13.3 No Waiver; Cumulative Remedies. No failure to exercise and no delay in exercising, on the part of the Administrative Agent, the
Collateral Agent or any Lender, any right, remedy, power or privilege hereunder or under the other Credit Documents shall operate as a waiver thereof, nor shall any single or partial exercise of any right, remedy, power or privilege hereunder
preclude any other or further exercise thereof or the exercise of any other right, remedy, power or privilege. The rights, remedies, powers and privileges herein provided are cumulative and not exclusive of any rights, remedies, powers and
privileges provided by Requirements of Law. 
 13.4 Survival of Representations and Warranties.
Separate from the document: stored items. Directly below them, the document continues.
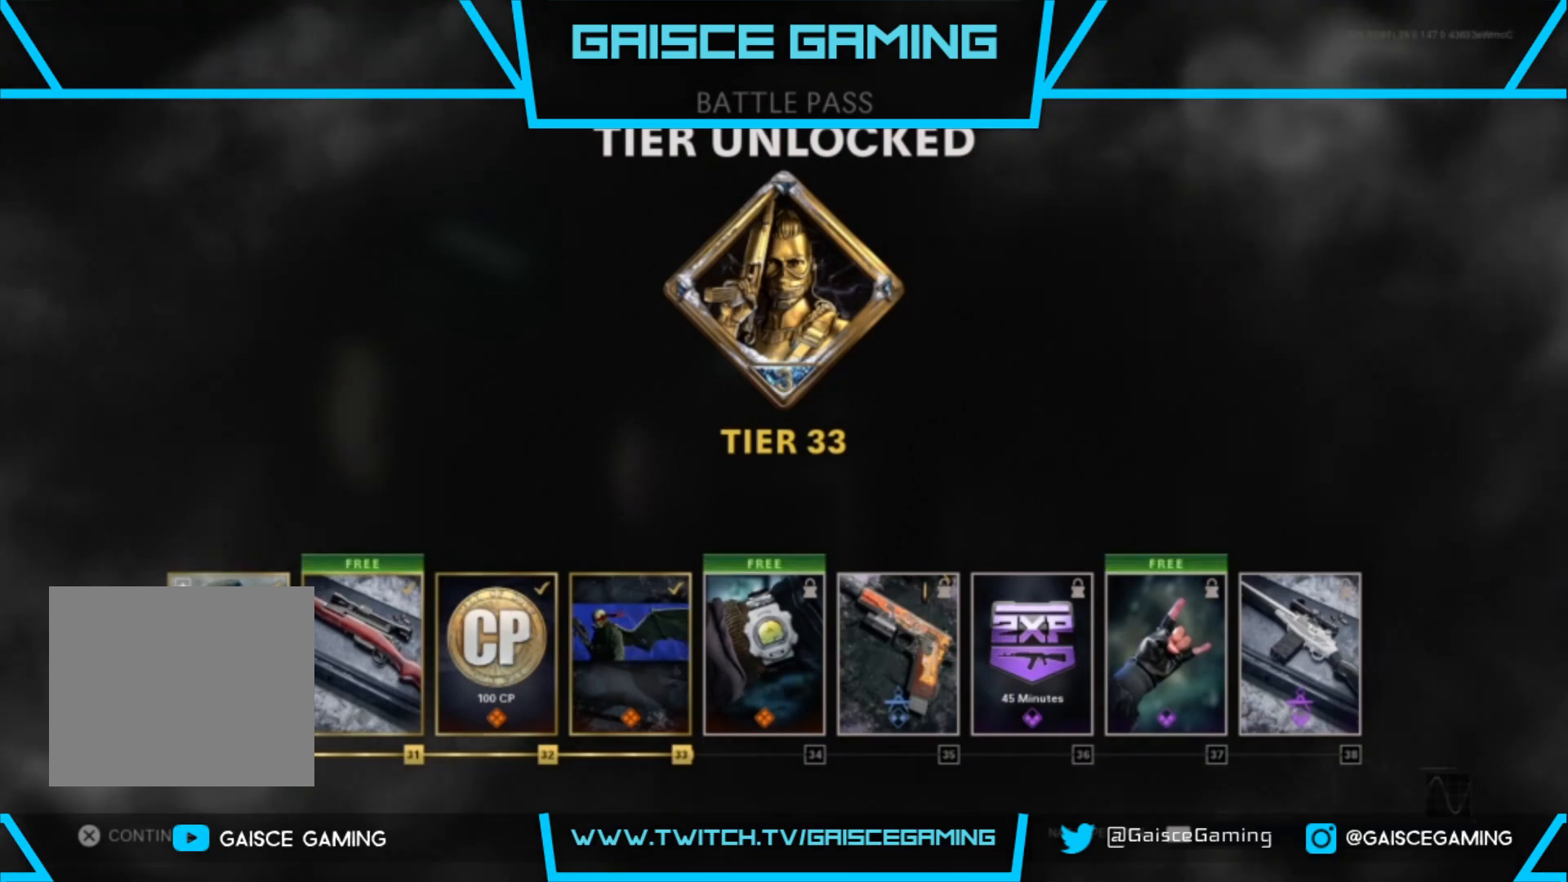
{"buttons": [], "left_stick": "center", "right_stick": "center", "events": []}
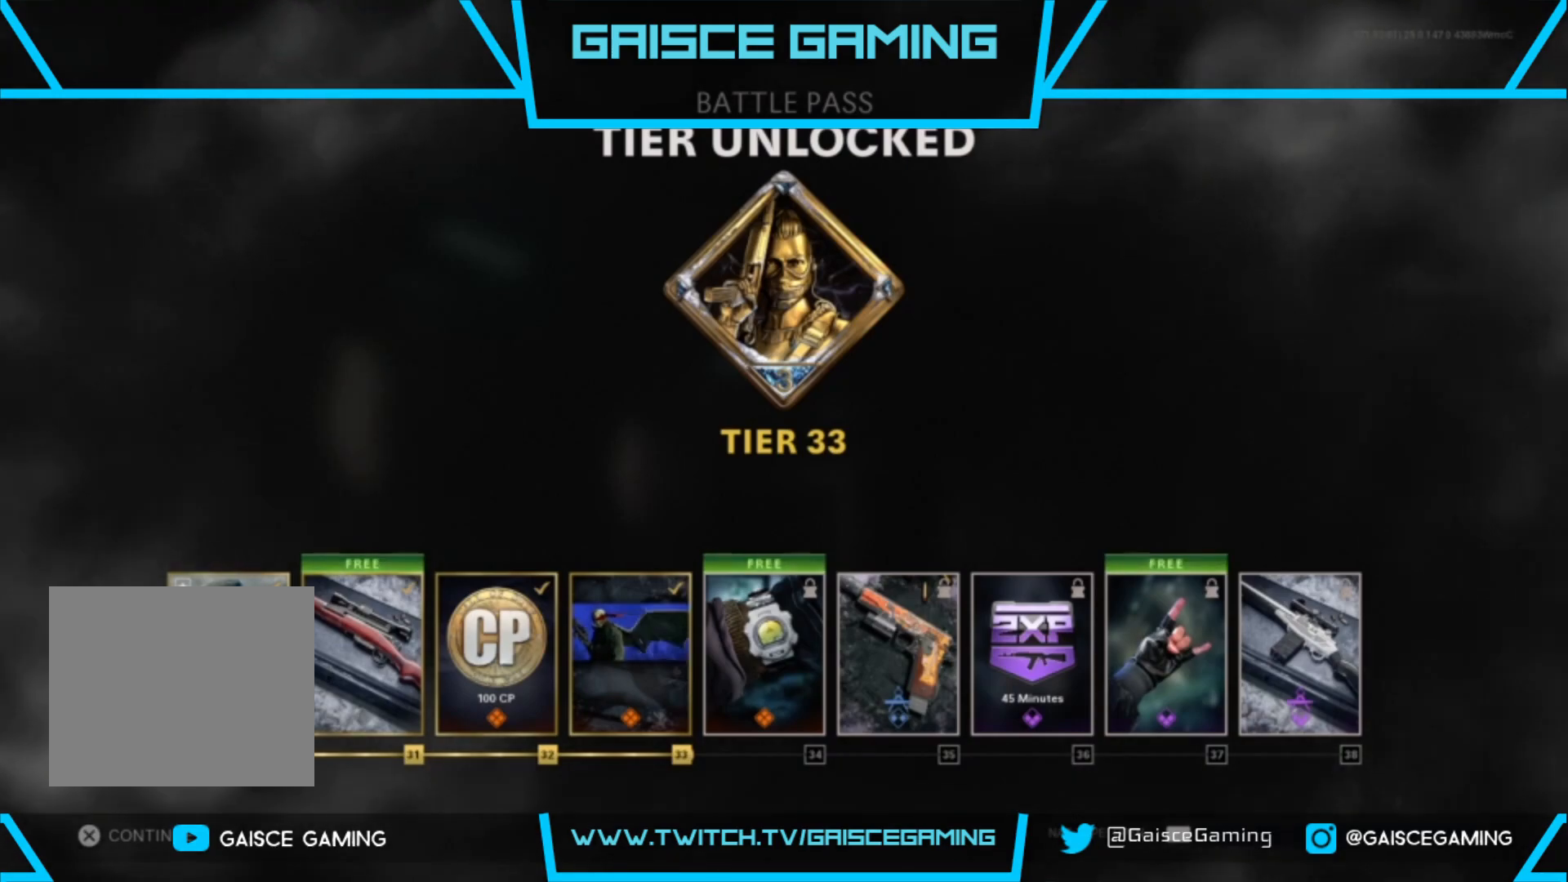
{"buttons": [], "left_stick": "center", "right_stick": "center", "events": []}
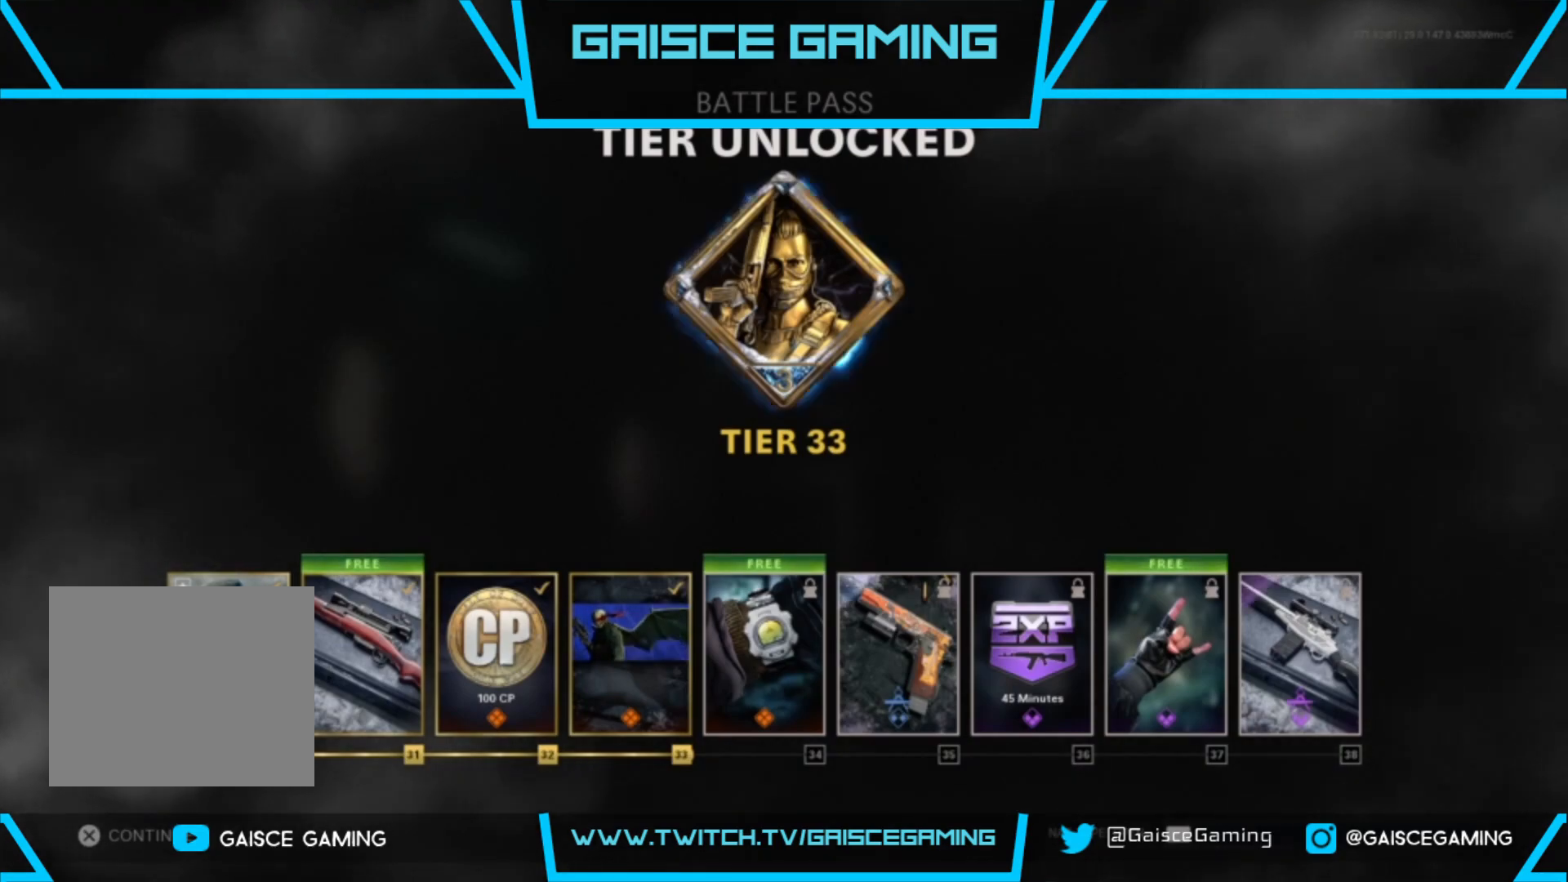
{"buttons": [], "left_stick": "center", "right_stick": "center", "events": [[183, "CROSS", "down"], [467, "CROSS", "up"]]}
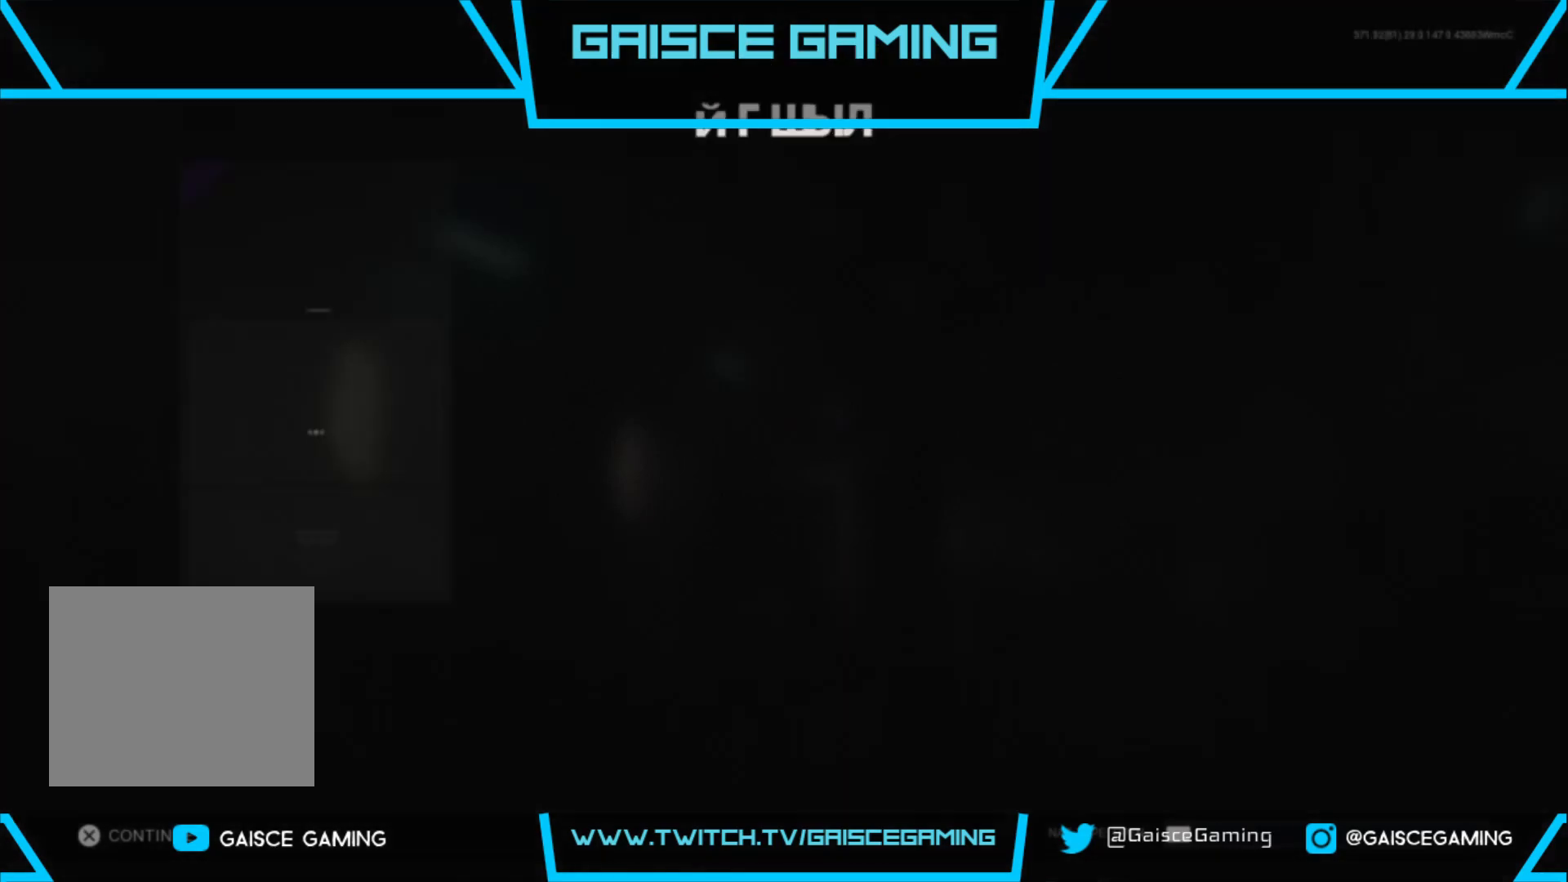
{"buttons": [], "left_stick": "center", "right_stick": "center", "events": []}
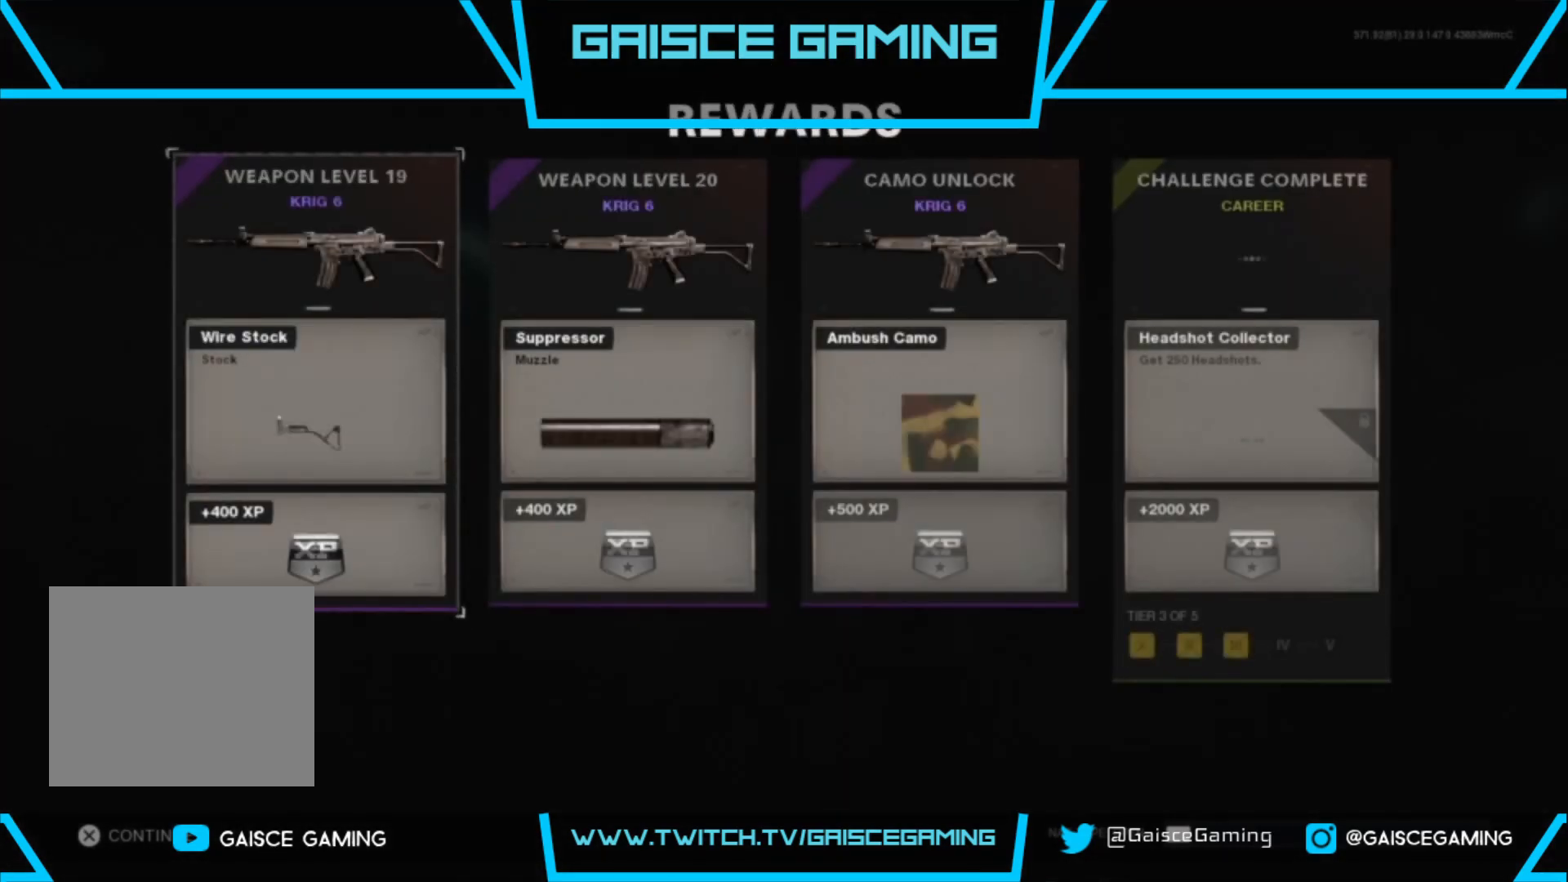
{"buttons": [], "left_stick": "center", "right_stick": "center", "events": []}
All representations and warranties
made hereunder, in the other Credit Documents and in any document, certificate or statement delivered pursuant hereto or in connection herewith shall survive the execution and delivery of this Agreement and the making of the Loans hereunder. Such
representations and warranties shall continue in full force and effect as long as any Loan or any other Obligation hereunder shall remain unpaid or unsatisfied (other than Obligations under Secured Hedge Agreements, Secured Cash Management
Agreements or contingent indemnification obligations, in any such case, not then due and payable). 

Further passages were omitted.